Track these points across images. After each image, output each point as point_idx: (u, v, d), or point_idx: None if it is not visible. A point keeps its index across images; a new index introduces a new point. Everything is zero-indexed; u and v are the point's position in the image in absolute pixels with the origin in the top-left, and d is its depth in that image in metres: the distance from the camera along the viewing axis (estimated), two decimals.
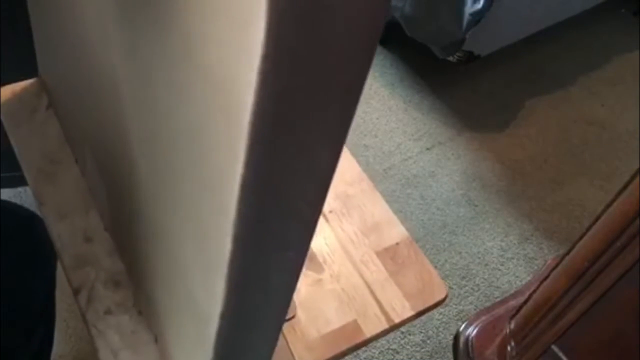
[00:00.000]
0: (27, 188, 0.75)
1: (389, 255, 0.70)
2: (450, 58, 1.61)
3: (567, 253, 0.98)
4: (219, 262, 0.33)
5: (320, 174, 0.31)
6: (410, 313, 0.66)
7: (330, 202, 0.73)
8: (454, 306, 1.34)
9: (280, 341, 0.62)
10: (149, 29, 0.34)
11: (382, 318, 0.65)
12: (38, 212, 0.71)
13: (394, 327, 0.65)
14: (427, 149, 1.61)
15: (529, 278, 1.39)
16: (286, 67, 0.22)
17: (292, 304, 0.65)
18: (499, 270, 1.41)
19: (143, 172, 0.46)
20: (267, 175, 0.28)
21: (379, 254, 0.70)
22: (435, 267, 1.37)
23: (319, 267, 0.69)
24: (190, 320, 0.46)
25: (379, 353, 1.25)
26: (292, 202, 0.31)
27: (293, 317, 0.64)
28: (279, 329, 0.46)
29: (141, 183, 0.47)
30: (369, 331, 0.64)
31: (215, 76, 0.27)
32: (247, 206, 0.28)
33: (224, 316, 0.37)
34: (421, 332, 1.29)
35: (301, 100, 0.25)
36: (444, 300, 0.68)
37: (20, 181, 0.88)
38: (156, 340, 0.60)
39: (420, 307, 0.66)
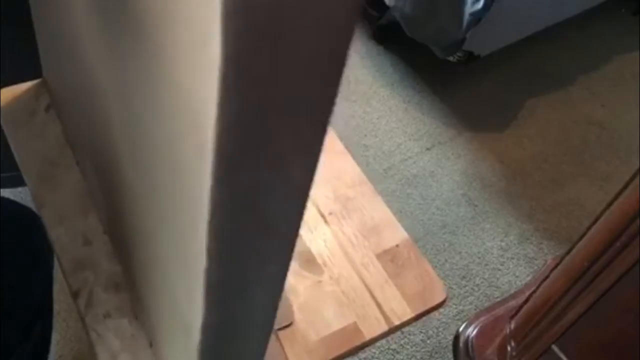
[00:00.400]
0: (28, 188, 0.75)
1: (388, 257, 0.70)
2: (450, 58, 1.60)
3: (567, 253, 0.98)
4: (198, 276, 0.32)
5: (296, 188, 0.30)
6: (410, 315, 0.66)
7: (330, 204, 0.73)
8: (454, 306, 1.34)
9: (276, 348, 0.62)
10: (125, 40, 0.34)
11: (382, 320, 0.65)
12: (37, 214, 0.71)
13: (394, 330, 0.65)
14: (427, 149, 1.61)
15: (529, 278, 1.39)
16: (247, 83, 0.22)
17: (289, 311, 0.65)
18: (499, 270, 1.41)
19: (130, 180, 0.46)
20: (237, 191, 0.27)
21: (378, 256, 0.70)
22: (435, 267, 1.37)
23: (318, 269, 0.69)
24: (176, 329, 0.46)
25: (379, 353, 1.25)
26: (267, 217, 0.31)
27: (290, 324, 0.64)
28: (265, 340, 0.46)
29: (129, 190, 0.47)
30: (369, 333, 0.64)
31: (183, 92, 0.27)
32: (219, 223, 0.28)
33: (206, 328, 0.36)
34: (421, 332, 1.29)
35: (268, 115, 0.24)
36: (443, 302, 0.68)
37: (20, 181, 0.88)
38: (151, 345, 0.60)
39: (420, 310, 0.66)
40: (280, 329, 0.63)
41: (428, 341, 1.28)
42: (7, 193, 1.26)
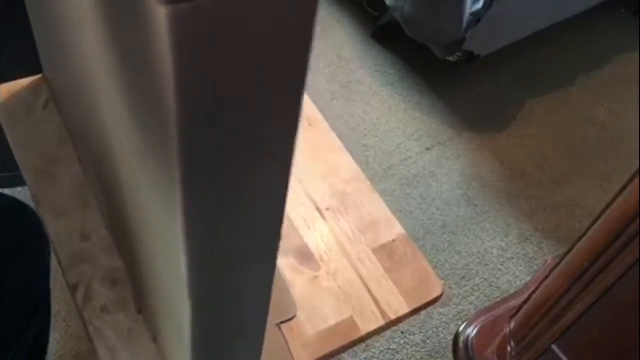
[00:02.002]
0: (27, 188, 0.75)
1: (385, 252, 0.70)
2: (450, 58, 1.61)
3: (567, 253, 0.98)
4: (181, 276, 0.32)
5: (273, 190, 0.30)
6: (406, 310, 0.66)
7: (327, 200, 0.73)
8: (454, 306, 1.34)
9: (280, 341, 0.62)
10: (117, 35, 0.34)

**INSTRUCTIONS FOR THE TASK:** Reproduce only the lines running from the beginning of the entries above to the line holding "10: (149, 29, 0.34)", inclusive. Pictures stay out of the copy.

**RESPONSE TO THIS TASK:**
Track these points across images. After each image, output each point as point_idx: (u, v, d), or point_idx: None if it is not visible. A point keeps its index across images; a new index introduces a new point. Everything is zero-indexed; u and v are the point's position in the image in absolute pixels with the origin in the top-left, and d is its depth in that image in metres: the distance from the camera along the viewing axis (estimated), two decimals.
[00:00.000]
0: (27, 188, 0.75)
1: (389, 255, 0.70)
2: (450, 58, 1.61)
3: (567, 253, 0.98)
4: (219, 262, 0.33)
5: (320, 174, 0.31)
6: (410, 313, 0.66)
7: (330, 202, 0.73)
8: (454, 306, 1.34)
9: (280, 341, 0.62)
10: (149, 29, 0.34)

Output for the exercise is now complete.